I don’t care about censorship resistance. Though I think the governance model improvements are a great thing that Lemmy could implement.
Comments and posts being ephemeral on Aether is essentially a moot point from a data preservation perspective, as it would be trivial for someone to backup the data.
The ephemeral nature of Aether is more valuable from a user convenience perspective as everything you subscribe to in Aether is stored on your device. Posts deleting themselves after a time means that your Aether data folder doesn't grow too large.
To further my point: Lemmy server hosts would be a great group to backup Aether data for users that don't want to have a large local data folder and for record keeping.
To me, Aether's big thing is that it applies true decentralization and opt-in censorship resistant to reddit's organic community growth and thread style.
The democratization of moderation on Aether is an extremely elegant solution that I don't think translates well to Lemmy. Lemmy server hosts could ultimately overrule any moderator decision just as reddit did this past week. This is not possible in a top down way on Aether, but I still see Lemmy as a useful potential bridge.
I don’t know that much about aether, but I have a hard time imaging a voting system of governance that can’t be gamed.
True decentralization is nice but not a big deal for me.

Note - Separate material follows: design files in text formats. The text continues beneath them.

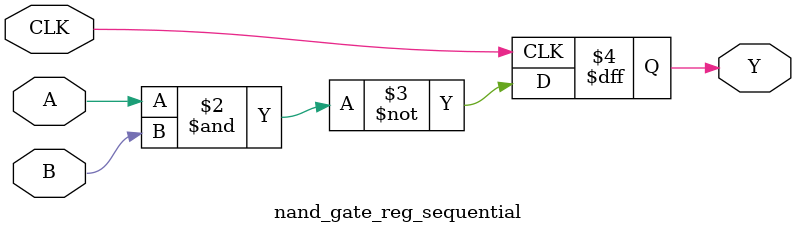
<source format=v>

module nand_gate_reg_sequential
(
  input CLK,
  input A,
  input B,
  output Y
);

  reg Y;

  always @(posedge CLK) begin
    Y <= ~(A & B);
  end


endmodule

</source>
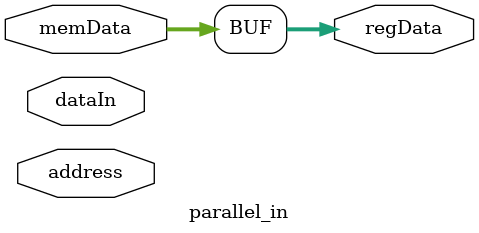
<source format=sv>
module parallel_in(
    input  logic [4:0] address,
    input  logic [7:0] memData,
    input  logic [7:0] dataIn,
    output logic [7:0] regData
);

    assign regData = (address == 8'hFF) ? dataIn: memData;
endmodule
</source>
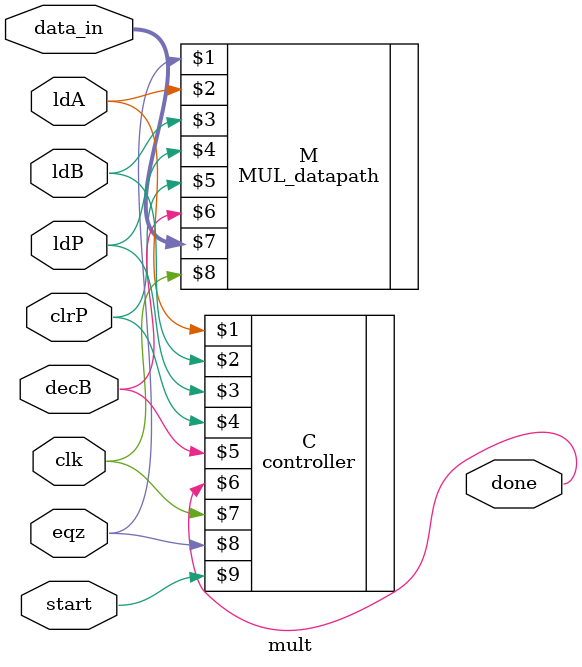
<source format=v>
module mult(eqz, ldA, ldB, ldP, clrP, decB, data_in, clk, done, start);
inout eqz;
inout reg ldA, ldB, ldP, clrP, decB;
input clk, start;
input [15:0]data_in;
output reg done;

controller C(ldA, ldB, ldP, clrP, decB, done, clk, eqz, start);
MUL_datapath M(eqz, ldA, ldB, ldP, clrP, decB, data_in, clk);

endmodule


</source>
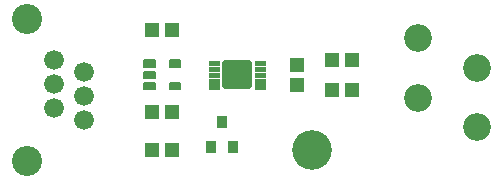
<source format=gts>
G75*
%MOIN*%
%OFA0B0*%
%FSLAX24Y24*%
%IPPOS*%
%LPD*%
%AMOC8*
5,1,8,0,0,1.08239X$1,22.5*
%
%ADD10C,0.1320*%
%ADD11C,0.0036*%
%ADD12C,0.0193*%
%ADD13C,0.1005*%
%ADD14C,0.0660*%
%ADD15C,0.0051*%
%ADD16R,0.0493X0.0454*%
%ADD17R,0.0375X0.0414*%
%ADD18R,0.0454X0.0493*%
%ADD19C,0.0920*%
D10*
X012012Y001600D03*
D11*
X010435Y003777D02*
X010101Y003777D01*
X010435Y003777D02*
X010435Y003635D01*
X010101Y003635D01*
X010101Y003777D01*
X010101Y003670D02*
X010435Y003670D01*
X010435Y003705D02*
X010101Y003705D01*
X010101Y003740D02*
X010435Y003740D01*
X010435Y003775D02*
X010101Y003775D01*
X010101Y003974D02*
X010435Y003974D01*
X010435Y003832D01*
X010101Y003832D01*
X010101Y003974D01*
X010101Y003867D02*
X010435Y003867D01*
X010435Y003902D02*
X010101Y003902D01*
X010101Y003937D02*
X010435Y003937D01*
X010435Y003972D02*
X010101Y003972D01*
X010101Y004171D02*
X010435Y004171D01*
X010435Y004029D01*
X010101Y004029D01*
X010101Y004171D01*
X010101Y004064D02*
X010435Y004064D01*
X010435Y004099D02*
X010101Y004099D01*
X010101Y004134D02*
X010435Y004134D01*
X010435Y004169D02*
X010101Y004169D01*
X010101Y004368D02*
X010435Y004368D01*
X010435Y004226D01*
X010101Y004226D01*
X010101Y004368D01*
X010101Y004261D02*
X010435Y004261D01*
X010435Y004296D02*
X010101Y004296D01*
X010101Y004331D02*
X010435Y004331D01*
X010435Y004366D02*
X010101Y004366D01*
X010101Y004565D02*
X010435Y004565D01*
X010435Y004423D01*
X010101Y004423D01*
X010101Y004565D01*
X010101Y004458D02*
X010435Y004458D01*
X010435Y004493D02*
X010101Y004493D01*
X010101Y004528D02*
X010435Y004528D01*
X010435Y004563D02*
X010101Y004563D01*
X008923Y004565D02*
X008589Y004565D01*
X008923Y004565D02*
X008923Y004423D01*
X008589Y004423D01*
X008589Y004565D01*
X008589Y004458D02*
X008923Y004458D01*
X008923Y004493D02*
X008589Y004493D01*
X008589Y004528D02*
X008923Y004528D01*
X008923Y004563D02*
X008589Y004563D01*
X008589Y004368D02*
X008923Y004368D01*
X008923Y004226D01*
X008589Y004226D01*
X008589Y004368D01*
X008589Y004261D02*
X008923Y004261D01*
X008923Y004296D02*
X008589Y004296D01*
X008589Y004331D02*
X008923Y004331D01*
X008923Y004366D02*
X008589Y004366D01*
X008589Y004171D02*
X008923Y004171D01*
X008923Y004029D01*
X008589Y004029D01*
X008589Y004171D01*
X008589Y004064D02*
X008923Y004064D01*
X008923Y004099D02*
X008589Y004099D01*
X008589Y004134D02*
X008923Y004134D01*
X008923Y004169D02*
X008589Y004169D01*
X008589Y003974D02*
X008923Y003974D01*
X008923Y003832D01*
X008589Y003832D01*
X008589Y003974D01*
X008589Y003867D02*
X008923Y003867D01*
X008923Y003902D02*
X008589Y003902D01*
X008589Y003937D02*
X008923Y003937D01*
X008923Y003972D02*
X008589Y003972D01*
X008589Y003777D02*
X008923Y003777D01*
X008923Y003635D01*
X008589Y003635D01*
X008589Y003777D01*
X008589Y003670D02*
X008923Y003670D01*
X008923Y003705D02*
X008589Y003705D01*
X008589Y003740D02*
X008923Y003740D01*
X008923Y003775D02*
X008589Y003775D01*
D12*
X009106Y004487D02*
X009918Y004487D01*
X009918Y003713D01*
X009106Y003713D01*
X009106Y004487D01*
X009106Y003905D02*
X009918Y003905D01*
X009918Y004097D02*
X009106Y004097D01*
X009106Y004289D02*
X009918Y004289D01*
X009918Y004481D02*
X009106Y004481D01*
D13*
X002512Y001238D03*
X002512Y005962D03*
D14*
X003418Y004604D03*
X004418Y004202D03*
X003418Y003801D03*
X004418Y003399D03*
X003418Y002998D03*
X004418Y002596D03*
D15*
X006397Y003623D02*
X006761Y003623D01*
X006397Y003623D02*
X006397Y003829D01*
X006761Y003829D01*
X006761Y003623D01*
X006761Y003673D02*
X006397Y003673D01*
X006397Y003723D02*
X006761Y003723D01*
X006761Y003773D02*
X006397Y003773D01*
X006397Y003823D02*
X006761Y003823D01*
X006761Y003997D02*
X006397Y003997D01*
X006397Y004203D01*
X006761Y004203D01*
X006761Y003997D01*
X006761Y004047D02*
X006397Y004047D01*
X006397Y004097D02*
X006761Y004097D01*
X006761Y004147D02*
X006397Y004147D01*
X006397Y004197D02*
X006761Y004197D01*
X006761Y004371D02*
X006397Y004371D01*
X006397Y004577D01*
X006761Y004577D01*
X006761Y004371D01*
X006761Y004421D02*
X006397Y004421D01*
X006397Y004471D02*
X006761Y004471D01*
X006761Y004521D02*
X006397Y004521D01*
X006397Y004571D02*
X006761Y004571D01*
X007263Y004371D02*
X007627Y004371D01*
X007263Y004371D02*
X007263Y004577D01*
X007627Y004577D01*
X007627Y004371D01*
X007627Y004421D02*
X007263Y004421D01*
X007263Y004471D02*
X007627Y004471D01*
X007627Y004521D02*
X007263Y004521D01*
X007263Y004571D02*
X007627Y004571D01*
X007627Y003623D02*
X007263Y003623D01*
X007263Y003829D01*
X007627Y003829D01*
X007627Y003623D01*
X007627Y003673D02*
X007263Y003673D01*
X007263Y003723D02*
X007627Y003723D01*
X007627Y003773D02*
X007263Y003773D01*
X007263Y003823D02*
X007627Y003823D01*
D16*
X007347Y002850D03*
X006678Y002850D03*
X006678Y001600D03*
X007347Y001600D03*
X012678Y003600D03*
X013347Y003600D03*
X013347Y004600D03*
X012678Y004600D03*
X007347Y005600D03*
X006678Y005600D03*
D17*
X009012Y002533D03*
X008638Y001706D03*
X009386Y001706D03*
D18*
X011512Y003765D03*
X011512Y004435D03*
D19*
X015528Y005311D03*
X017496Y004326D03*
X015528Y003342D03*
X017496Y002358D03*
M02*

</source>
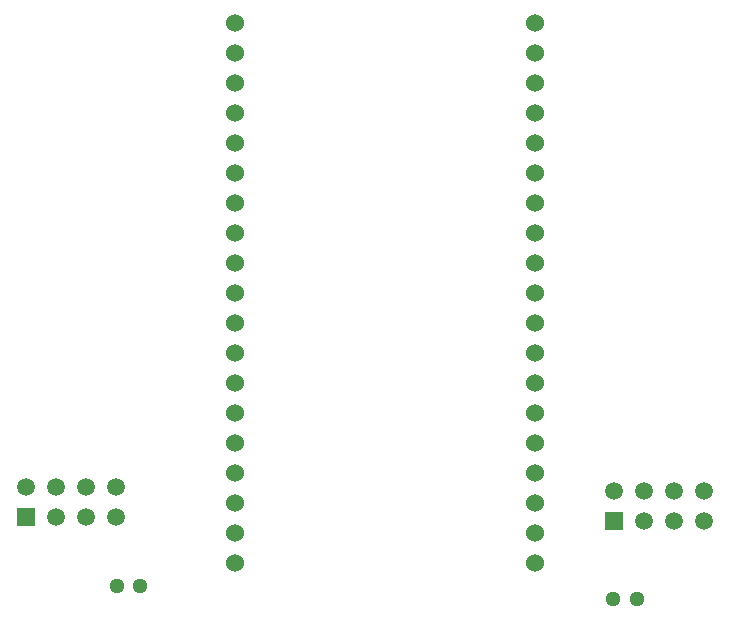
<source format=gtl>
G04 Layer: TopLayer*
G04 EasyEDA v6.5.46, 2025-04-01 16:54:11*
G04 Gerber Generator version 0.2*
G04 Scale: 100 percent, Rotated: No, Reflected: No *
G04 Dimensions in inches *
G04 leading zeros omitted , absolute positions ,3 integer and 6 decimal *
%FSLAX36Y36*%
%MOIN*%

%ADD10C,0.0512*%
%ADD11C,0.0600*%
%ADD12R,0.0594X0.0594*%
%ADD13C,0.0594*%

%LPD*%
D10*
G01*
X2215630Y785000D03*
G01*
X2294369Y785000D03*
G01*
X3870630Y740000D03*
G01*
X3949369Y740000D03*
D11*
G01*
X2610000Y2660000D03*
G01*
X2610000Y2560000D03*
G01*
X2610000Y2460000D03*
G01*
X2610000Y2360000D03*
G01*
X2610000Y2260000D03*
G01*
X2610000Y2160000D03*
G01*
X2610000Y2060000D03*
G01*
X2610000Y1960000D03*
G01*
X2610000Y1860000D03*
G01*
X2610000Y1760000D03*
G01*
X2610000Y1660000D03*
G01*
X2610000Y1560000D03*
G01*
X2610000Y1460000D03*
G01*
X2610000Y1360000D03*
G01*
X2610000Y1260000D03*
G01*
X2610000Y1160000D03*
G01*
X2610000Y1060000D03*
G01*
X2610000Y960000D03*
G01*
X2610000Y860000D03*
G01*
X3610000Y860000D03*
G01*
X3610000Y960000D03*
G01*
X3610000Y1060000D03*
G01*
X3610000Y1160000D03*
G01*
X3610000Y1260000D03*
G01*
X3610000Y1360000D03*
G01*
X3610000Y1460000D03*
G01*
X3610000Y1560000D03*
G01*
X3610000Y1660000D03*
G01*
X3610000Y1760000D03*
G01*
X3610000Y1860000D03*
G01*
X3610000Y1960000D03*
G01*
X3610000Y2060000D03*
G01*
X3610000Y2160000D03*
G01*
X3610000Y2260000D03*
G01*
X3610000Y2360000D03*
G01*
X3610000Y2460000D03*
G01*
X3610000Y2560000D03*
G01*
X3610000Y2660000D03*
D12*
G01*
X1915000Y1015000D03*
D13*
G01*
X1915000Y1115000D03*
G01*
X2015000Y1015000D03*
G01*
X2015000Y1115000D03*
G01*
X2115000Y1015000D03*
G01*
X2115000Y1115000D03*
G01*
X2215000Y1015000D03*
G01*
X2215000Y1115000D03*
D12*
G01*
X3875000Y1000000D03*
D13*
G01*
X3875000Y1100000D03*
G01*
X3975000Y1000000D03*
G01*
X3975000Y1100000D03*
G01*
X4075000Y1000000D03*
G01*
X4075000Y1100000D03*
G01*
X4175000Y1000000D03*
G01*
X4175000Y1100000D03*
M02*

</source>
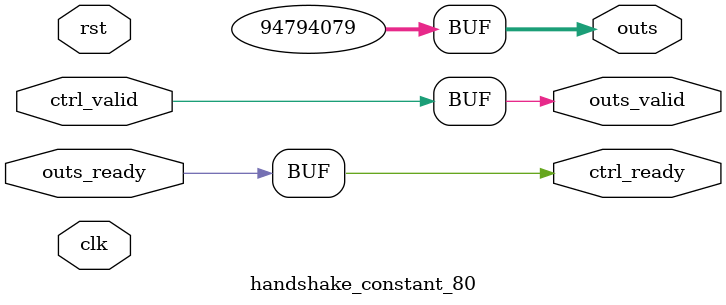
<source format=v>
`timescale 1ns / 1ps
module handshake_constant_80 #(
  parameter DATA_WIDTH = 32  // Default set to 32 bits
) (
  input                       clk,
  input                       rst,
  // Input Channel
  input                       ctrl_valid,
  output                      ctrl_ready,
  // Output Channel
  output [DATA_WIDTH - 1 : 0] outs,
  output                      outs_valid,
  input                       outs_ready
);
  assign outs       = 27'b101101001100111000101011111;
  assign outs_valid = ctrl_valid;
  assign ctrl_ready = outs_ready;

endmodule

</source>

Given the open nature of Lemmy, the bar to moving instances is significantly lower than leaving Reddit. It would of course be very inconvenient, but so, it sounds, is aether.
Ultimately, to be accessible to average users, you need some amount of centralization it seems. Everything else is pretty science-projecty.
If you could migrate a community from one instance to another and have subscriptions update automatically, it makes the rogue instance admin a little less scary. But still a risk of course.